Peter Bradshaw’s ★★★★ Review of Rare Beasts
In her directorial debut, Piper announces herself as a truly thrilling film-maker with this bleakly brilliant inversion of the cutesy London love story
★★★★
Romcoms are about love and they want to be loved. Billie Piper’s anti-romcom is about something else – and it wants something else.
Rare Beasts is a bold experiment in nerve-jangling confrontation: it has the structure and ingredients of romantic comedy but turns everything on its head. On paper, it could be made by Richard Curtis: there are attractive views of London, an awful date in a restaurant, bittersweet scenes with parents, reflective moments by the river, a Bridget Jones-y media job, a glamorous wedding scene and even a cameo for Lily James. But everything goes wrong. Billie Piper’s movie refuses to read the room; it ignores the traditional cues for comedy and gentleness and the learning of life lessons. It is on a spectrum of its own.

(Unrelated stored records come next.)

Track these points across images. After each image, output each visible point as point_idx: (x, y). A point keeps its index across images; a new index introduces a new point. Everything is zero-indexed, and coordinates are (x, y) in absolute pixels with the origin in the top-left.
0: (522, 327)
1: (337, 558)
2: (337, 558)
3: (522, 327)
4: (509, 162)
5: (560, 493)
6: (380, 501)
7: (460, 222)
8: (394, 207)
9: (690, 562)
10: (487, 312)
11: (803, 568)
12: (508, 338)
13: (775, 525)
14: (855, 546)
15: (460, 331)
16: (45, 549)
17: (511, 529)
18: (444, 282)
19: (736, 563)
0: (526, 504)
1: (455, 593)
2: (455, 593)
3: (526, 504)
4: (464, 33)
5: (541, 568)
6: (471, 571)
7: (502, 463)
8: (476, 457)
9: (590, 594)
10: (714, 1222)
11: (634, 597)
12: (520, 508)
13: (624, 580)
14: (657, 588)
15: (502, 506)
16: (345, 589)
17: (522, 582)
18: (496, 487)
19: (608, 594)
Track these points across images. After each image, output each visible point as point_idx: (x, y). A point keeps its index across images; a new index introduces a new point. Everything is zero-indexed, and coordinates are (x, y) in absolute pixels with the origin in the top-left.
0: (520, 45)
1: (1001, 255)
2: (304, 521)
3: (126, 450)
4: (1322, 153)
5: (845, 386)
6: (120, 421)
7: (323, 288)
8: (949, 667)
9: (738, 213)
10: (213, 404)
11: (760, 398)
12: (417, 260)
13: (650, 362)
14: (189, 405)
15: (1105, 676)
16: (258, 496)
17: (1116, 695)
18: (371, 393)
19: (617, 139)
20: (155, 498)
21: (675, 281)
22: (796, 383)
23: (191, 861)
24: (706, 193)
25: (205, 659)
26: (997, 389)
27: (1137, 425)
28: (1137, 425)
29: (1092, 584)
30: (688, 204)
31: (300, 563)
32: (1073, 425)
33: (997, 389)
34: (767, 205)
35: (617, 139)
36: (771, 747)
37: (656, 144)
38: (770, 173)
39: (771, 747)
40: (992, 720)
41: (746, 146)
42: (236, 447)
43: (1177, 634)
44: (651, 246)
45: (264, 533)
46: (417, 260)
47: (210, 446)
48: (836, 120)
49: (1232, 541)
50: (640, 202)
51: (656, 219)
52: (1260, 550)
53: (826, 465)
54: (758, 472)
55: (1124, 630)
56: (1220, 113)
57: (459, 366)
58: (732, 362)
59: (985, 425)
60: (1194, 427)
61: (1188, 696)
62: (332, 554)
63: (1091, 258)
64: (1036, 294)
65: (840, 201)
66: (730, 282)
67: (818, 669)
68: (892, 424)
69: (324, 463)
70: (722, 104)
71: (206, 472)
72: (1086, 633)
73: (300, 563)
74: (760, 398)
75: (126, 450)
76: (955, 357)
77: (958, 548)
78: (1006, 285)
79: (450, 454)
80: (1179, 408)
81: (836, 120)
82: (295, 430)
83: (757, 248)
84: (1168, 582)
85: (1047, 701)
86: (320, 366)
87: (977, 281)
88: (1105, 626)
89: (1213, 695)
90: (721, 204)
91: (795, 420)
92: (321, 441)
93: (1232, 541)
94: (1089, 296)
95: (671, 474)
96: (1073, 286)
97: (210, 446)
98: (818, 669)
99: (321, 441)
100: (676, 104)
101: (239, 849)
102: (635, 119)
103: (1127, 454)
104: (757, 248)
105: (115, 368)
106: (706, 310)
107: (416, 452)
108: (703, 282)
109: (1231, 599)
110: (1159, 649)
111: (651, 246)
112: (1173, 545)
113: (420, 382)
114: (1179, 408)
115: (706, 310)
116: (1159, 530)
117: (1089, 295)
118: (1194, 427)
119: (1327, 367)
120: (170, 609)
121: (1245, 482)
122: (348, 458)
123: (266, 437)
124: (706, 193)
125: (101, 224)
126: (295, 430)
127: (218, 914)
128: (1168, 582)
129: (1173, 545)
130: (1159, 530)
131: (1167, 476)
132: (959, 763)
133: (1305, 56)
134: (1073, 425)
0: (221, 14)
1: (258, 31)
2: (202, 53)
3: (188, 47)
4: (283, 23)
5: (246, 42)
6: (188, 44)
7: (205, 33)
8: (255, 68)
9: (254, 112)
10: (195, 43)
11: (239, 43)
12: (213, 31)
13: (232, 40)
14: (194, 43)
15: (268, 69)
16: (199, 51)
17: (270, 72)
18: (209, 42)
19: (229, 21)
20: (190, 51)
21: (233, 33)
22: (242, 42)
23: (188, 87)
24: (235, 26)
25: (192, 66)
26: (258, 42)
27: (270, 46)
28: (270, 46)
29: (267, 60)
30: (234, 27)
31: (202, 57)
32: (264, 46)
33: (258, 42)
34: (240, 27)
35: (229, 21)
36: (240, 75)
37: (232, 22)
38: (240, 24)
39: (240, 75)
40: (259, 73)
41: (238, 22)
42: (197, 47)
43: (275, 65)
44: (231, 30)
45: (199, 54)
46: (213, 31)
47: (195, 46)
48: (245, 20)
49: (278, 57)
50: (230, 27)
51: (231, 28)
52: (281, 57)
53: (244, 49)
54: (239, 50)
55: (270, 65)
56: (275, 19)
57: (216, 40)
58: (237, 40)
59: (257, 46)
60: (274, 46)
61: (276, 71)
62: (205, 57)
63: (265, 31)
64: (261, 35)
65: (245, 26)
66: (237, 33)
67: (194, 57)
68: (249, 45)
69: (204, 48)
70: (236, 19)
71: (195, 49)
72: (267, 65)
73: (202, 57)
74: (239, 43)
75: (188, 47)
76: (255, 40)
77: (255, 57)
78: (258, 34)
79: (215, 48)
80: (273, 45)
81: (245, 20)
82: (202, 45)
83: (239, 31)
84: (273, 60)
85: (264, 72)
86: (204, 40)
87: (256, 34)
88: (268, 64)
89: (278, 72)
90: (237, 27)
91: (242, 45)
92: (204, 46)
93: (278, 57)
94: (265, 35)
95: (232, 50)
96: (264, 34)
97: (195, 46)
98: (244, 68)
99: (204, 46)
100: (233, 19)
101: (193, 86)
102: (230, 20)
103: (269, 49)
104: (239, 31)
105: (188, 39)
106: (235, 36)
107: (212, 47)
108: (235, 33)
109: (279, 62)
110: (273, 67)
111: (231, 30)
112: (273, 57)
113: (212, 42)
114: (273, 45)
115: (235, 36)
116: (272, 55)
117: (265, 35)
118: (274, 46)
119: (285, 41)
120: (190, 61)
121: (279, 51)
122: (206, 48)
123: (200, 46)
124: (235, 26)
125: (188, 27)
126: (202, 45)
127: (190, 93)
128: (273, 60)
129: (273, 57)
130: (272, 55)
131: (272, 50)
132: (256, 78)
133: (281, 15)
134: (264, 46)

The movie screeches when it should soothe; where the heroine should find love, she finds absence; where she should show feminist solidarity, she confesses she still needs a man; where there should be closure, there is nothing. The last time I saw something as bleak as this was at the Samuel Beckett festival in Enniskillen. It isn’t an easy watch but the fierce, focused intelligence of Piper’s film-making is exhilarating.